= TASK DETAILS =
Pull every line holding the string "objects" from the records below.

= DATA EXCERPTS =

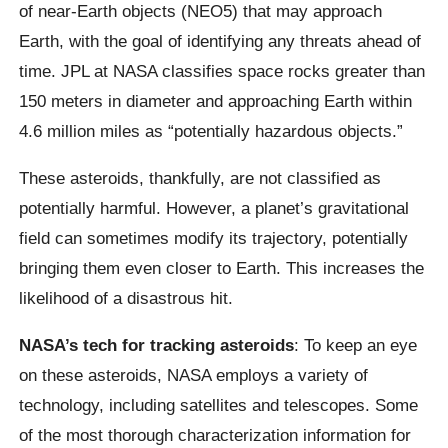
of near-Earth objects (NEO5) that may approach
Earth, with the goal of identifying any threats ahead of
time. JPL at NASA classifies space rocks greater than
150 meters in diameter and approaching Earth within
4.6 million miles as “potentially hazardous objects.”
These asteroids, thankfully, are not classified as
potentially harmful. However, a planet’s gravitational
field can sometimes modify its trajectory, potentially
bringing them even closer to Earth. This increases the
likelihood of a disastrous hit.
NASA’s tech for tracking asteroids
: To keep an eye
on these asteroids, NASA employs a variety of
technology, including satellites and telescopes. Some
of the most thorough characterization information for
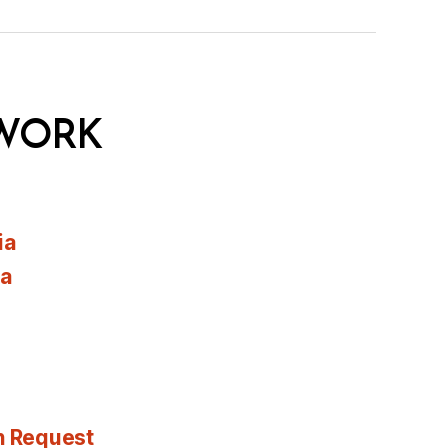
WORK
ia
ia
n Request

= SOLVED PROBLEM =
of near-Earth objects (NEO5) that may approach
4.6 million miles as “potentially hazardous objects.”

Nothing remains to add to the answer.